Tracing System as an Application Operations Log

Arseny Yankovski

Arseny Yankovski

Lead Architect @ eMarketeer

Imagine you have a big backend system. It performs a lot of operations each day. Let's face the inevitable — some of them will result in an error. Some of them you can ignore, some you'll learn about too late, and some might result in a loss of important data or system downtime.

Let's talk about different kinds of operations and errors and how a tracing system helps developers with all of them.

Tracing, to define broadly, is recording information about a program's execution. Since we're talking about a backend system, let's imagine a tracing solution similar to the real ones. I'm basically going to describe what recap.dev does.

It will record and store logs, and the request and response information. The solution will also record if the operation succeeded or resulted in an error. Our tracing system assigns a unique id to each operation and organizes the data in a searchable way. Most importantly, it will allow us to find and understand what happened during each operation. Of course, it's only natural that the system will alert when some operations fail with a new error or have an error rate higher than a configured threshold.

A log of operations stored in recap.dev

Let's talk about types of operations in our backend system. If you're familiar with CQRS or the command-query separation principle you'd say there are queries and commands.

Queries are operations of reading the data. Queries are free of side effects and don't change the state of the system. For example, an endpoint that returns a list of users for the UI to show. There are a couple of reasons it could fail, like a database being down, or just an edge case input parameter. Alerts will immediately let you know that something is wrong, and the recorded request payload will help a developer find the cause. If the tracing system records external operations, as recap.dev does, it will also make it easier to understand exactly which operation fails and why.
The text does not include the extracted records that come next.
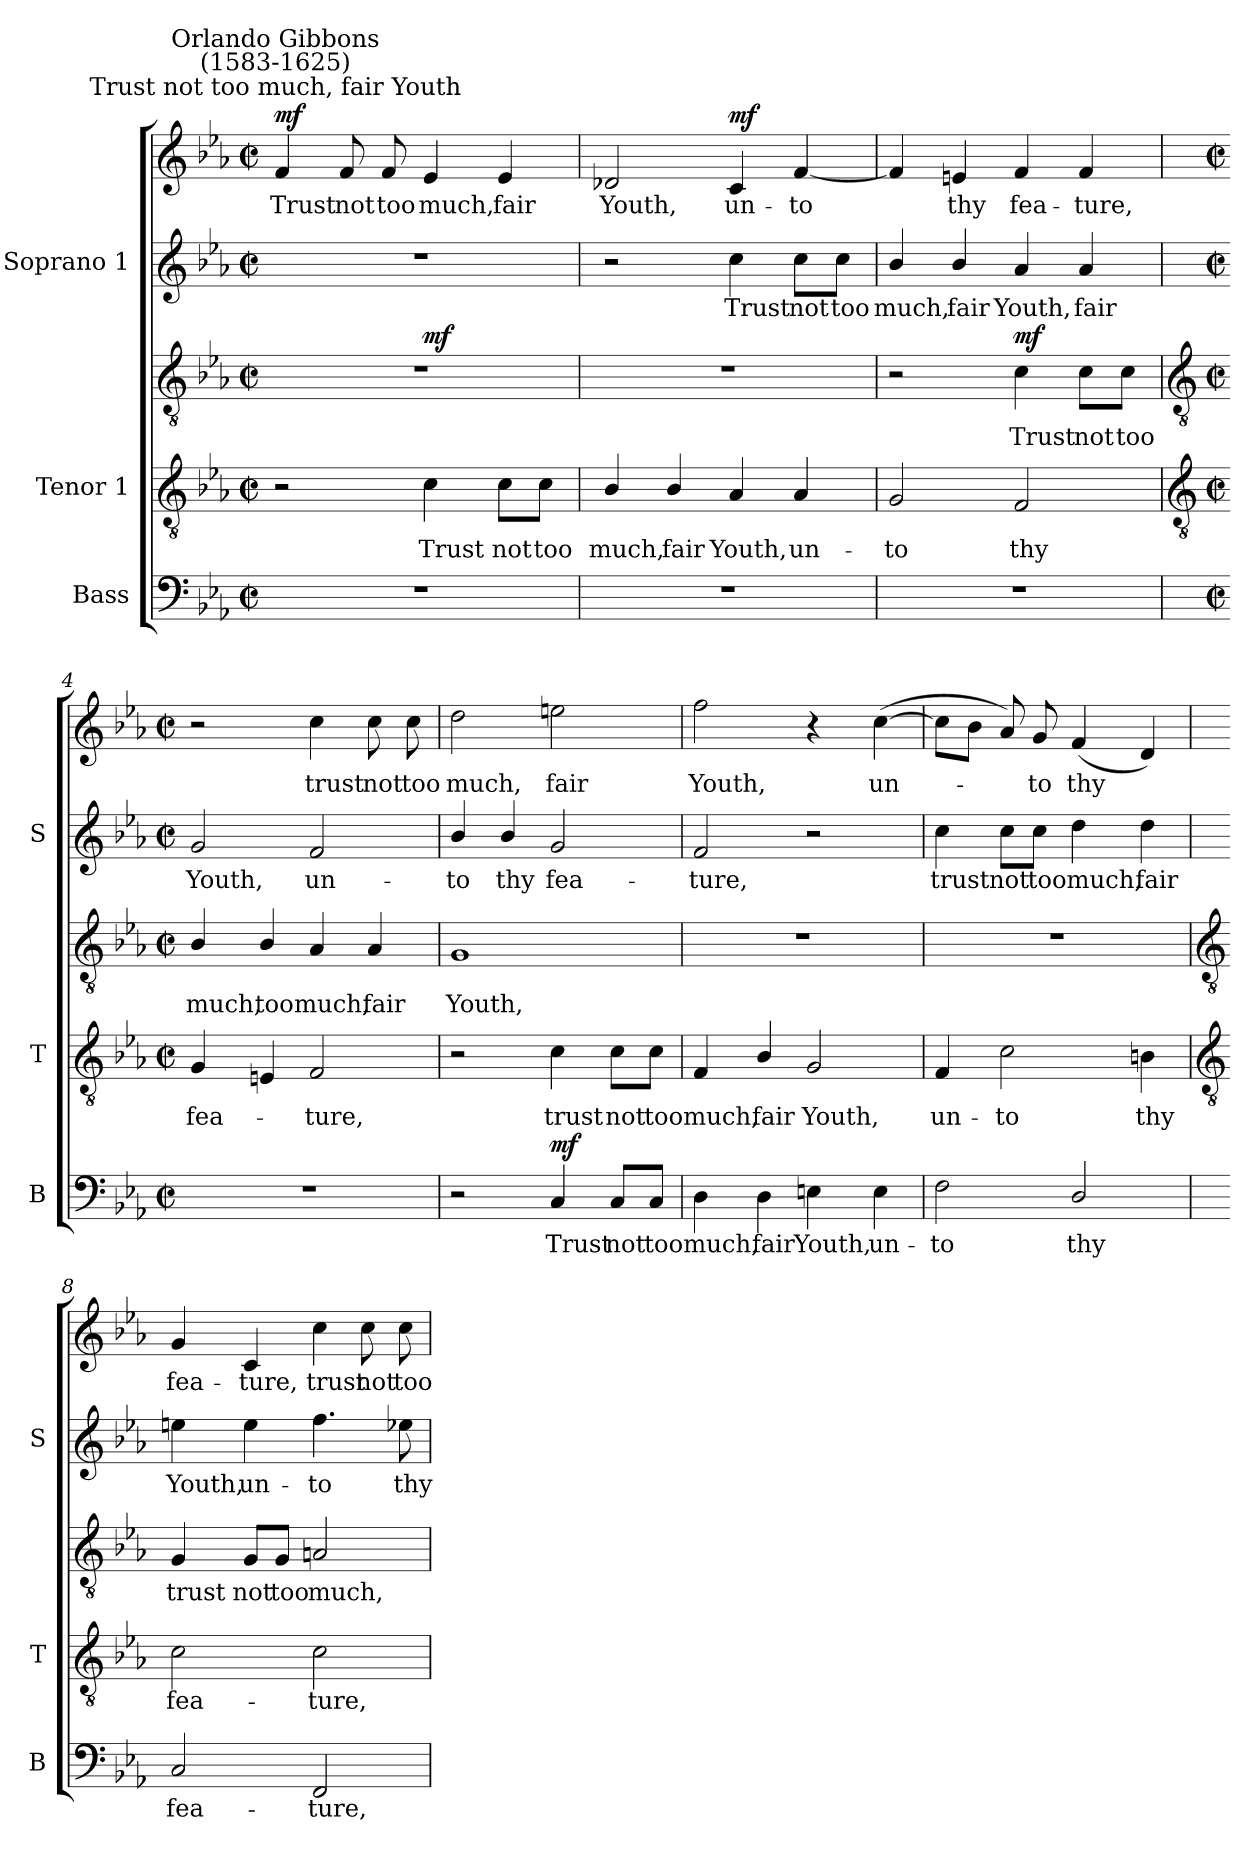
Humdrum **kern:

**kern	**text	**dynam	**kern	**text	**kern	**text	**dynam	**kern	**text	**kern	**text	**dynam
*part3	*part3	*part3	*part2	*part2	*part2	*part2	*part2	*part1	*part1	*part1	*part1	*part1
*staff5	*staff5	*staff5	*staff4	*staff4	*staff3	*staff3	*staff3/4	*staff2	*staff2	*staff1	*staff1	*staff1/2
*I"Bass	*	*	*I"Tenor 1	*	*	*	*	*I"Soprano 1	*	*	*	*
*I'B	*	*	*I'T	*	*	*	*	*I'S	*	*	*	*
*clefF4	*	*	*clefGv2	*	*clefGv2	*	*	*clefG2	*	*clefG2	*	*
*k[b-e-a-]	*	*	*k[b-e-a-]	*	*k[b-e-a-]	*	*	*k[b-e-a-]	*	*k[b-e-a-]	*	*
*E-:	*	*	*E-:	*	*E-:	*	*	*E-:	*	*E-:	*	*
*M2/2	*	*	*M2/2	*	*M2/2	*	*	*M2/2	*	*M2/2	*	*
*met(c|)	*	*	*met(c|)	*	*met(c|)	*	*	*met(c|)	*	*met(c|)	*	*
=1	=1	=1	=1	=1	=1	=1	=1	=1	=1	=1	=1	=1
!	!	!	!	!	!	!	!	!	!	!LO:TX:a:cj:t=Trust not too much, fair Youth	!	!
!	!	!	!	!	!	!	!	!	!	!LO:TX:a:cj:t=Orlando Gibbons\n(1583-1625)	!	!
!	!	!	!	!	!	!	!	!	!	!	!LO:LY:b	!LO:DY:b
1r	.	.	2r	.	1r	.	.	1r	.	4f	Trust	mf
!	!	!	!	!	!	!	!	!	!	!	!LO:LY:b	!
.	.	.	.	.	.	.	.	.	.	8f	not	.
!	!	!	!	!	!	!	!	!	!	!	!LO:LY:b	!
.	.	.	.	.	.	.	.	.	.	8f	too	.
!	!	!	!	!LO:LY:b	!	!	!LO:DY:b=2	!	!	!	!LO:LY:b	!
.	.	.	4c	Trust	.	.	mf	.	.	4e-	much,	.
!	!	!	!	!LO:LY:b	!	!	!	!	!	!	!LO:LY:b	!
.	.	.	8c\L	not	.	.	.	.	.	4e-	fair	.
!	!	!	!	!LO:LY:b	!	!	!	!	!	!	!	!
.	.	.	8c\J	too	.	.	.	.	.	.	.	.
=2	=2	=2	=2	=2	=2	=2	=2	=2	=2	=2	=2	=2
!	!	!	!	!LO:LY:b	!	!	!	!	!	!	!LO:LY:b	!
1r	.	.	4B-/	much,	1r	.	.	2r	.	2d-X	Youth,	.
!	!	!	!	!LO:LY:b	!	!	!	!	!	!	!	!
.	.	.	4B-/	fair	.	.	.	.	.	.	.	.
!	!	!	!	!LO:LY:b	!	!	!	!	!LO:LY:b	!	!LO:LY:b	!LO:DY:b=2
.	.	.	4A-	Youth,	.	.	.	4cc	Trust	4c	un-	mf
!	!	!	!	!LO:LY:b	!	!	!	!	!LO:LY:b	!	!LO:LY:b	!
.	.	.	4A-	un-	.	.	.	8cc\L	not	[4f	-to	.
!	!	!	!	!	!	!	!	!	!LO:LY:b	!	!	!
.	.	.	.	.	.	.	.	8cc\J	too	.	.	.
=3	=3	=3	=3	=3	=3	=3	=3	=3	=3	=3	=3	=3
!	!	!	!	!LO:LY:b	!	!	!	!	!LO:LY:b	!	!	!
1r	.	.	2G	to	2r	.	.	4b-/	much,	4f]	.	.
!	!	!	!	!	!	!	!	!	!LO:LY:b	!	!LO:LY:b	!
.	.	.	.	.	.	.	.	4b-/	fair	4en	thy	.
!	!	!	!	!LO:LY:b	!	!LO:LY:b	!LO:DY:b	!	!LO:LY:b	!	!LO:LY:b	!
.	.	.	2F	thy	4c	-Trust	mf	4a-	Youth,	4f	fea-	.
!	!	!	!	!	!	!LO:LY:b	!	!	!LO:LY:b	!	!LO:LY:b	!
.	.	.	.	.	8c\L	not	.	4a-	fair	4f	-ture,	.
!	!	!	!	!	!	!LO:LY:b	!	!	!	!	!	!
.	.	.	.	.	8c\J	too	.	.	.	.	.	.
!!LO:LB:g=z
=4	=4	=4	=4	=4	=4	=4	=4	=4	=4	=4	=4	=4
*	*	*	*clefGv2	*	*clefGv2	*	*	*	*	*	*	*
*M2/2	*	*	*M2/2	*	*M2/2	*	*	*M2/2	*	*M2/2	*	*
*met(c|)	*	*	*met(c|)	*	*met(c|)	*	*	*met(c|)	*	*met(c|)	*	*
!	!	!	!	!LO:LY:b	!	!LO:LY:b	!	!	!LO:LY:b	!	!	!
1r	.	.	4G	fea-	4B-/	much,	.	2g	Youth,	2r	.	.
!	!	!	!	!	!	!LO:LY:b	!	!	!	!	!	!
.	.	.	4En	.	4B-/	too	.	.	.	.	.	.
!	!	!	!	!LO:LY:b	!	!LO:LY:b	!	!	!LO:LY:b	!	!LO:LY:b	!
.	.	.	2F	ture,	4A-	much,	.	2f	un-	4cc	trust	.
!	!	!	!	!	!	!LO:LY:b	!	!	!	!	!LO:LY:b	!
.	.	.	.	.	4A-	fair	.	.	.	8cc	not	.
!	!	!	!	!	!	!	!	!	!	!	!LO:LY:b	!
.	.	.	.	.	.	.	.	.	.	8cc	too	.
=5	=5	=5	=5	=5	=5	=5	=5	=5	=5	=5	=5	=5
!	!	!	!	!	!	!LO:LY:b	!	!	!LO:LY:b	!	!LO:LY:b	!
2r	.	.	2r	.	1G	Youth,	.	4b-/	to	2dd	-much,	.
!	!	!	!	!	!	!	!	!	!LO:LY:b	!	!	!
.	.	.	.	.	.	.	.	4b-/	thy	.	.	.
!	!LO:LY:b	!LO:DY:b	!	!LO:LY:b	!	!	!	!	!LO:LY:b	!	!LO:LY:b	!
4C	Trust	mf	4c	trust	.	.	.	2g	fea-	2een	fair	.
!	!LO:LY:b	!	!	!LO:LY:b	!	!	!	!	!	!	!	!
8C/L	not	.	8c\L	not	.	.	.	.	.	.	.	.
!	!LO:LY:b	!	!	!LO:LY:b	!	!	!	!	!	!	!	!
8C/J	too	.	8c\J	too	.	.	.	.	.	.	.	.
=6	=6	=6	=6	=6	=6	=6	=6	=6	=6	=6	=6	=6
!	!LO:LY:b	!	!	!LO:LY:b	!	!	!	!	!LO:LY:b	!	!LO:LY:b	!
4D	much,	.	4F	much,	1r	.	.	2f	ture,	2ff	-Youth,	.
!	!LO:LY:b	!	!	!LO:LY:b	!	!	!	!	!	!	!	!
4D	fair	.	4B-/	fair	.	.	.	.	.	.	.	.
!	!LO:LY:b	!	!	!LO:LY:b	!	!	!	!	!	!	!	!
4En	Youth,	.	2G	Youth,	.	.	.	2r	.	4r	.	.
!	!LO:LY:b	!	!	!	!	!	!	!	!	!	!LO:LY:b	!
4E	un-	.	.	.	.	.	.	.	.	(>[4cc	un-	.
=7	=7	=7	=7	=7	=7	=7	=7	=7	=7	=7	=7	=7
!	!LO:LY:b	!	!	!LO:LY:b	!	!	!	!	!LO:LY:b	!	!	!
2F	-to	.	4F	un-	1r	.	.	4cc	trust	8ccL]	.	.
.	.	.	.	.	.	.	.	.	.	8b-J	.	.
!	!	!	!	!LO:LY:b	!	!	!	!	!LO:LY:b	!	!	!
.	.	.	2c	-to	.	.	.	8cc\L	not	8a-)	.	.
!	!	!	!	!	!	!	!	!	!LO:LY:b	!	!LO:LY:b	!
.	.	.	.	.	.	.	.	8cc\J	too	8g	to	.
!	!LO:LY:b	!	!	!	!	!	!	!	!LO:LY:b	!	!LO:LY:b	!
2D/	thy	.	.	.	.	.	.	4dd	much,	(<4f	thy	.
!	!	!	!	!LO:LY:b	!	!	!	!	!LO:LY:b	!	!	!
.	.	.	4Bn	thy	.	.	.	4dd	fair	4d)	.	.
!!LO:LB:g=z
=8	=8	=8	=8	=8	=8	=8	=8	=8	=8	=8	=8	=8
*	*	*	*clefGv2	*	*clefGv2	*	*	*	*	*	*	*
!	!LO:LY:b	!	!	!LO:LY:b	!	!LO:LY:b	!	!	!LO:LY:b	!	!LO:LY:b	!
2C	fea-	.	2c	fea-	4G	trust	.	4een	Youth,	4g	fea-	.
!	!	!	!	!	!	!LO:LY:b	!	!	!LO:LY:b	!	!LO:LY:b	!
.	.	.	.	.	8G/L	not	.	4ee	un-	4c	-ture,	.
!	!	!	!	!	!	!LO:LY:b	!	!	!	!	!	!
.	.	.	.	.	8G/J	too	.	.	.	.	.	.
!	!LO:LY:b	!	!	!LO:LY:b	!	!LO:LY:b	!	!	!LO:LY:b	!	!LO:LY:b	!
2FF	-ture,	.	2c	-ture,	2An	much,	.	4.ff	-to	4cc	trust	.
!	!	!	!	!	!	!	!	!	!	!	!LO:LY:b	!
.	.	.	.	.	.	.	.	.	.	8cc	not	.
!	!	!	!	!	!	!	!	!	!LO:LY:b	!	!LO:LY:b	!
.	.	.	.	.	.	.	.	8ee-X	thy	8cc	too	.
=	=	=	=	=	=	=	=	=	=	=	=	=
*-	*-	*-	*-	*-	*-	*-	*-	*-	*-	*-	*-	*-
Commands, on the other hand, are operations that change the state of the system. Some commands have defined rules for error handling. For example, if we're sending an email we will retry three times on a soft bounce and send it to the dead letter queue where the messages could be reviewed later. Most of the time though the commands in a backend system would not have these rules, and they cannot be retried automatically. In these cases having commands and their results recorded in the tracing system allows engineers to see exactly what happened and manually fix, revert or retry the operation partially.

An SQL query failing visible on a timeline

Some commands could be highly destructive. Deleting blog posts before a specific date, for example. It's easy for a user to input a wrong date and delete all of them. Besides implementing a soft delete rather than just deleting database records, it's also useful to have commands recorded in the tracing system. This way engineers could always look up a specific invocation of the command and see what exactly was the input and understand if the cause of the data loss was a bug or a user input.

Having a tracing system will not only allow developers to react to errors faster and debug them easier. It will also keep an archive of all the operations in your system, so you could look up a specific one.